Prior to working for New York City Parks, Jennifer worked on land conservation and urban forestry in San Francisco and Washington DC . She obtained a BA from the University of Pennsylvania, and a Master of Forest Science from the Yale School of Forestry & Environmental Studies.

Speaker Information
Professor Emeritus of the Departments of Landscape Architecture & Environmental Planning and Environmental Science, Policy and Management, UC Berkeley. During his 44 year career at the University of California he taught courses in ecological analysis, forest ecology, urban forestry, and California Landscapes. He currently teaches Urban Ecology and hydrology at the University of Navarra in Pamplona, Spain. His research has focused on various aspects of urban forestry as well as studies of forest succession. The urban forest research includes studies of the effects of trees on air pollution in urban areas, transition of wildland forest to urban forests, the influence of biome characteristics on urban forests around the world, the reconstruction of urban forest destroyed by warfare, and the impact of climate change on street trees in California. McBride received a B.S. in forestry from the University of Montana and M.S. (Forestry) and Ph.D. (Botany) degrees from the University of California, Berkeley.

Speaker Information
David Nowak is an Emeritus Senior Scientist with the USDA Forest Service, Northern Research Station in Syracuse, NY. His research investigates urban forest structure, health, and change, and its effect on human health and environmental quality. He has authored over 375 publications and led the development of the i-Tree software suite that quantifies the benefits and values from vegetation globally.

Speaker Information
Dr. Timon McPhearson is Professor of Urban Ecology, Director of the Urban Systems Lab, and research faculty at the Tishman Environment and Design Center at The New School. He is a Senior Research Fellow at The Cary Institute of Ecosystem Studies and at the Stockholm Resilience Centre, Stockholm University and a Research Affiliate of the Beijer Institute of Ecological Economics at The Swedish Royal Academy of Sciences. He is a Lead Author for the IPCC and member of the World Economic Forum Global Commission on BiodiversCities. He studies the ecology in, of, and for cities to advance resilience, sustainability, and justice. His books Urban Planet and Resilient Urban Futures are widely read and his new book Nature-based Solutions for Cities will be out in 2022. In 2019 he was awarded the Sustainability Science Award and the Innovation in Sustainability Science Award by the Ecological Society of America.
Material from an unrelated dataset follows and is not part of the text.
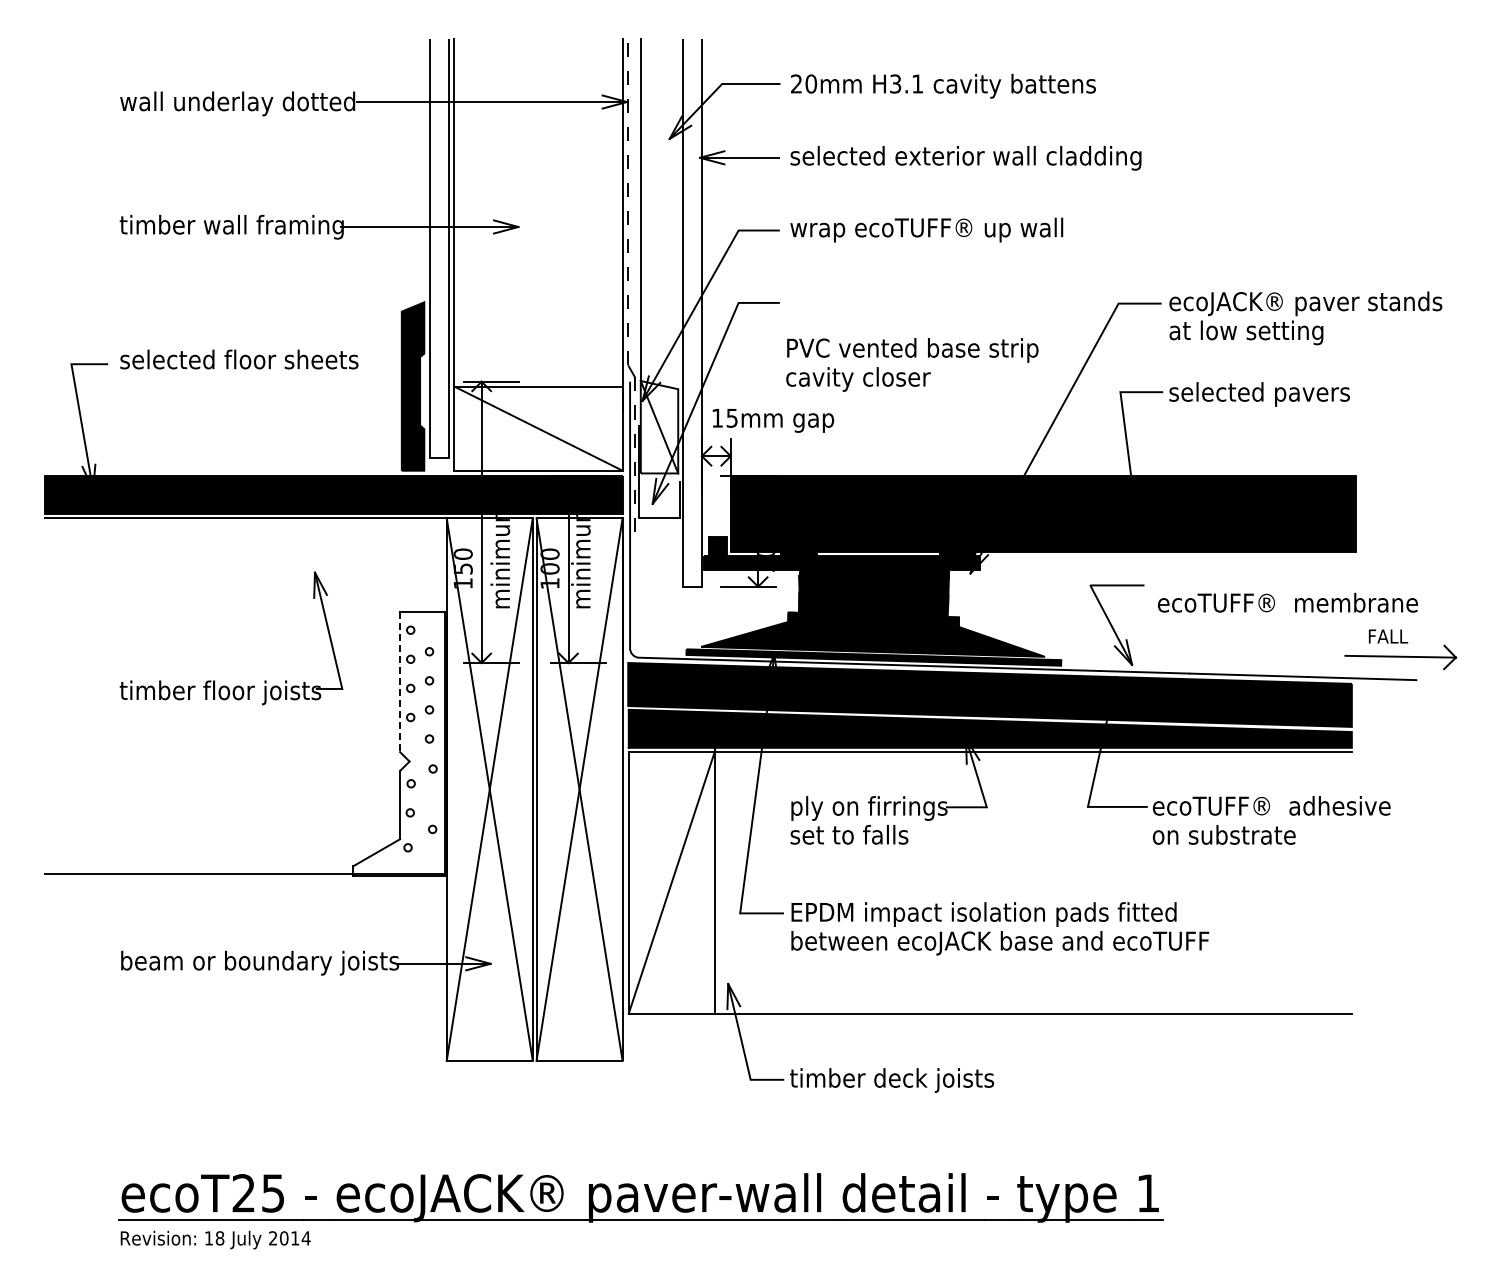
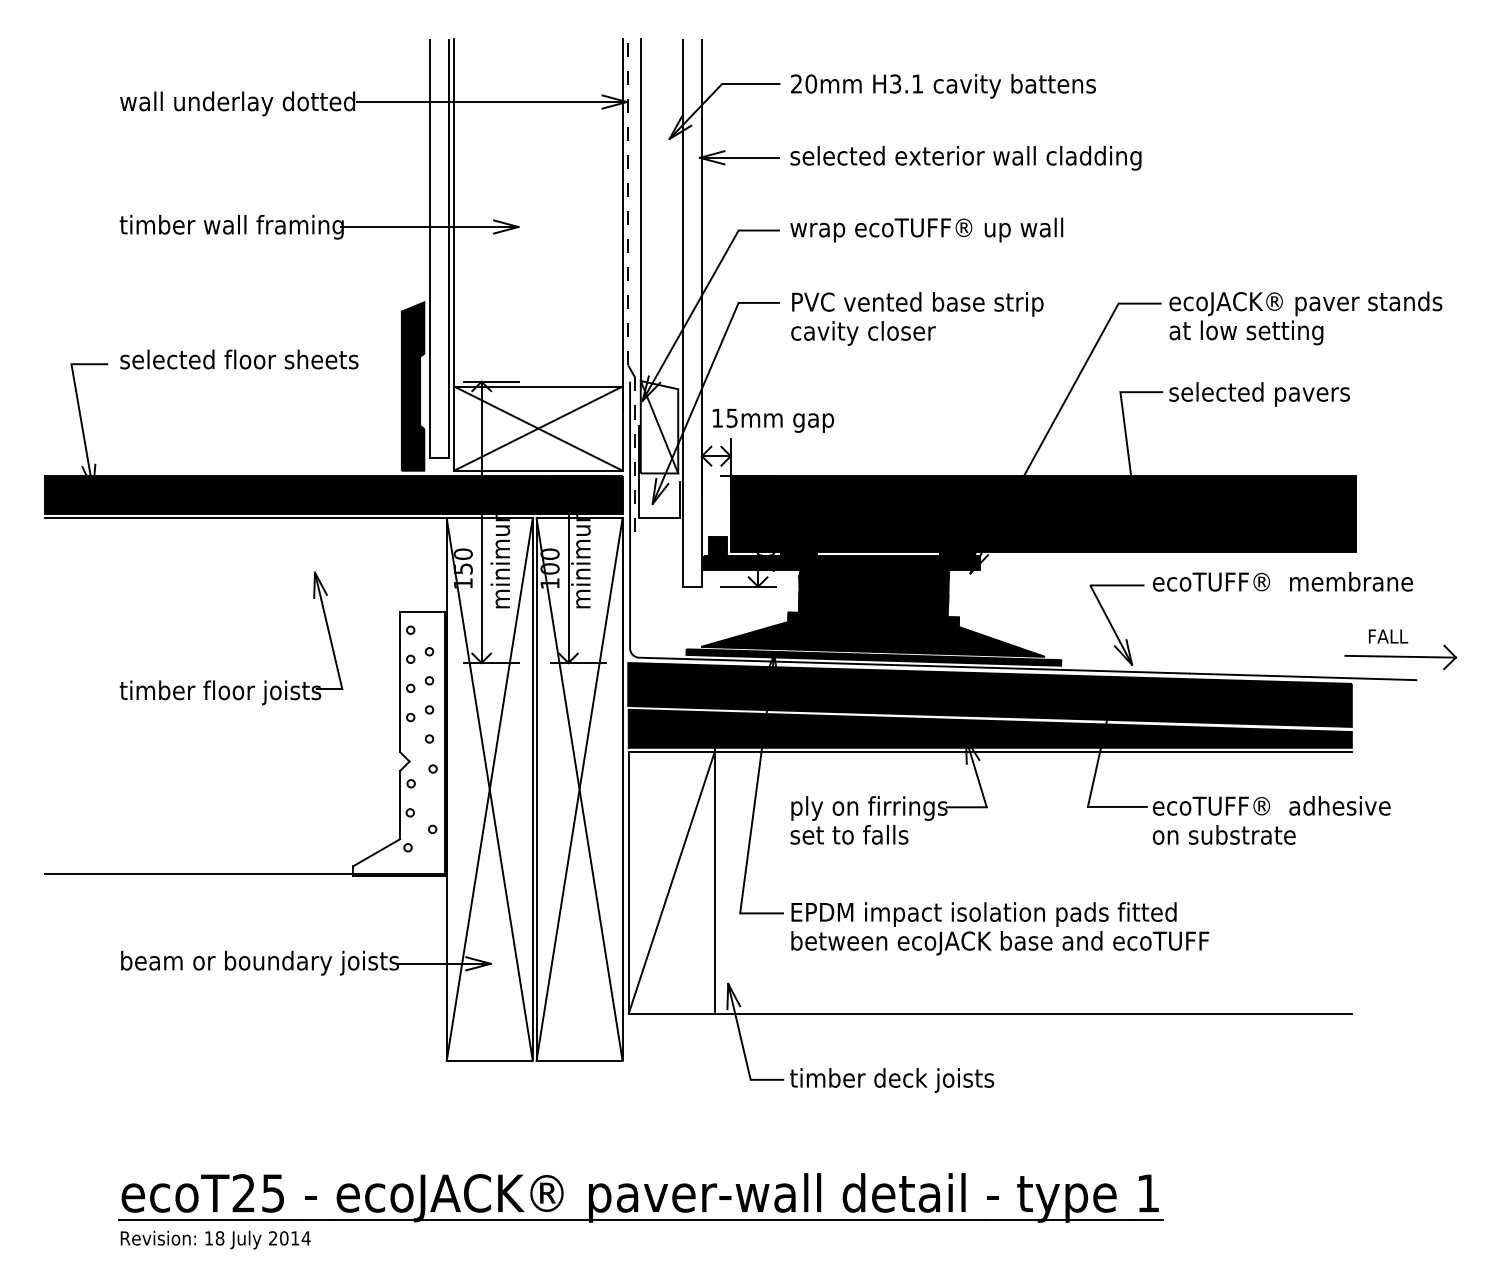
text at (912, 364) position: (912, 364) -> (917, 318)
line at (538, 428): none -> present
text at (1287, 602) position: (1287, 602) -> (1282, 581)
line at (400, 682): dashed -> solid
In 2020 he was named an NYC Climate Hero by the NYC Department of Transportation and Human Impacts Institute and appointed by NYC Mayor Bill de Blasio to the New York City Panel on Climate Change (NPCC).

Speaker Information
Cassandra Johnson Gaither is a Research Social Scientist with the Southern Research Station, USDA Forest Service, in Athens, GA (cassandra.johnson@usda.gov). Her research interests address human perceptions and interactions with nature and the environment. She has published research addressing social group visitation to wild land recreation areas, environmental justice as this relates to minority and lower wealth group access to outdoor recreation facilities, and more recently, the intersection of socially vulnerable populations and environmental risk. Her work currently focuses on the intersection of property ownership and social vulnerability in the South and the implications of the same for national forest management.

Speaker Information
Dr. Mayra Rodríguez is an Urban Social Ecologist with close to eight years of experience in socio-ecological research and Geographic Information Systems (GIS). Her work focuses on the interconnections between human-nature systems, especially in the urban context, and applies various approaches to help inform canopy expansion efforts from an equitable development and environmental justice perspective. Dr. Rodríguez has led city-wide and interregional research programs within and outside of the United States, and currently is a Gund Postdoctoral Fellow at the University of Vermont working with the Spatial Analysis Laboratory.